→ SOURCE DOCUMENT
========
There remain few organ versets for the gradual. Thomas Preston’s two-verset setting of Haec dies from his Missa in die Paschae is a rarity, as is Gaspard Corrette’s single-verset gradual in his Messe du 8e ton (1703). A late 18th-century French manuscript entitled Livre d’orgue pour la Chapelle royale (in F-V) gives the plainchant intonation for each gradual for the feasts on which the organ was played, leaving the precise nature of the organist’s intervention unclear.

Instructions on the performance of the alleluia are often more specific: Banchieri (L’organo suonarino) wrote, ‘Dopo l’alleluia, e versetto si replica l’alleluia’, a clear indication that the organ takes up the repeat of the alleluia after the verse. Among those ceremonials which mention alternatim alleluias, some allow the organ to intervene only at the last jubilus of the repeat. Others, including the famous Caeremoniale parisiense (Paris, 1662), also allow the organ to play the repeat of the alleluia before the verse. The Versailles Livre d’orgue mentioned above gives the chant for the intonation of each alleluia. Thomas Preston provided a unique set of alleluia versets in his Missa in die Paschae.

By way of contrast, extant offertory versets are numerous, and they show that the intervention of the organ at the offertory was standardized at an early date. From the English pre-Reformation settings of the Marian antiphon Felix namque to the French offertoires of the 19th century the formula was the same: the intonation of the offertory antiphon was sung and the organ played from then onwards. This very simple form of alternation eventually led composers to treat the offertory with a considerable degree of freedom, for once the custom of using the plainchant as a cantus firmus had passed, even the obligation to match the mode of the sung intonation was forgotten: there was no ensuing choir verset to accommodate. Indeed, the offertoires of the French classical school were simply free-standing pieces, written on a large scale to span the liturgical ceremonies at this point in the Mass.

It appears to have been common practice to use the organ at the communion antiphon. A Caeremoniale monasticum (Paris, 1634) reads: ‘play alternatim at the antiphon which is said at the communion’. The organist might also be required to provide music during the distribution: ‘ad communionem cleri et populi pulsatur organum’ (Ceremoniale lexoviense, Lisieux, 1747). But it is not clear whether such versets as the one headed ‘pour la communion’ in Grigny’s Premier livre d’orgue (1699) are intended for use during the communion, or for the communion antiphon, or for both at once. The communion antiphon would be treated in the same way as the offertory: intonation and then organ verset.

These practices, variously described by the official texts of the Roman Catholic Church, were not in the main copied by the Protestant reformed churches. The exceptions (bits of an alternatim mass in the third part of Scheidt’s Tabulatura nova, 1624) were hangovers, and soon fell into disuse. The matter of J.S. Bach’s so-called organ mass is considered below (§2(iii)).

Organ mass

2. The extant literature.
========
→ PROVIDED MATERIAL
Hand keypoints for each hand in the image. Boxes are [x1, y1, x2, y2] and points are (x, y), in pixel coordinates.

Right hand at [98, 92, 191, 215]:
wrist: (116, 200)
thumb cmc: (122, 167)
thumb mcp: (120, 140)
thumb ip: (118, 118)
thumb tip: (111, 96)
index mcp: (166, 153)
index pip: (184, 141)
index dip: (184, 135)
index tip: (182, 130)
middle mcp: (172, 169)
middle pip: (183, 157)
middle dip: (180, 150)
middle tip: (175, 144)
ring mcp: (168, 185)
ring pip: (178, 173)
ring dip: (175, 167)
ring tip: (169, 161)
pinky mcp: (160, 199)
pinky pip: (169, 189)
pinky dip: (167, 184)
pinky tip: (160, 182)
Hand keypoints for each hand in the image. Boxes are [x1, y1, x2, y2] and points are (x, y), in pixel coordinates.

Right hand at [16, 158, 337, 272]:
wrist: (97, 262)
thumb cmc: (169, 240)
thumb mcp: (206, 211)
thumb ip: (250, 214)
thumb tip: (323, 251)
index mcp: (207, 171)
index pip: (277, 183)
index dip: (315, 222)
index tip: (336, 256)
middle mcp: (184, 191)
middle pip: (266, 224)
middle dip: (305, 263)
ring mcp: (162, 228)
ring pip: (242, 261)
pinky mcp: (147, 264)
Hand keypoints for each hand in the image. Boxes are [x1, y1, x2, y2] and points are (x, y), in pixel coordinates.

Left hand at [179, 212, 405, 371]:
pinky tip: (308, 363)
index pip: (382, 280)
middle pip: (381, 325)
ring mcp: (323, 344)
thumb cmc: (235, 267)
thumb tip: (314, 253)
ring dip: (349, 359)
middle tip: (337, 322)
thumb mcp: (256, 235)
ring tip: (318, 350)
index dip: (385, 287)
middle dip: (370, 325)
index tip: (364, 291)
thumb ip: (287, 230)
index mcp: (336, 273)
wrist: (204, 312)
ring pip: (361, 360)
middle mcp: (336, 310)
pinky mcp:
========
→ TASKS TO CARRY OUT
1: List every work or book in the passage on the organ mass that is given with a year, together with that year.
2: Carry the passage on the organ mass forward from its final heading.

→ YOUR RESPONSES
1:
- Messe du 8e ton (1703)
- Caeremoniale parisiense (1662)
- Caeremoniale monasticum (1634)
- Ceremoniale lexoviense (1747)
- Premier livre d'orgue (1699)
- Tabulatura nova (1624)

2:
The extant examples of alternatim organ music for the Mass should be seen in their correct perspective: they are the recorded monuments of what was above all an improvisatory art, long practised by countless organists in innumerable churches. If some organ masses have been written down, they are but the most minute fraction of the organ music to which the practice of alternatim gave birth. Their notated form allowed them to serve as exemplars and (more modestly) to supply the less competent improvisers with something to play. Most extant organ masses consist of versets for the Ordinary. Versets for the Proper were less easy to supply in any useful fashion on account of the wide repertory of chants involved.

(i) The use of plainchant.

(ii) Alternatim styles.

(iii) History.

Organ mass, §2: The extant literature

(i) The use of plainchant.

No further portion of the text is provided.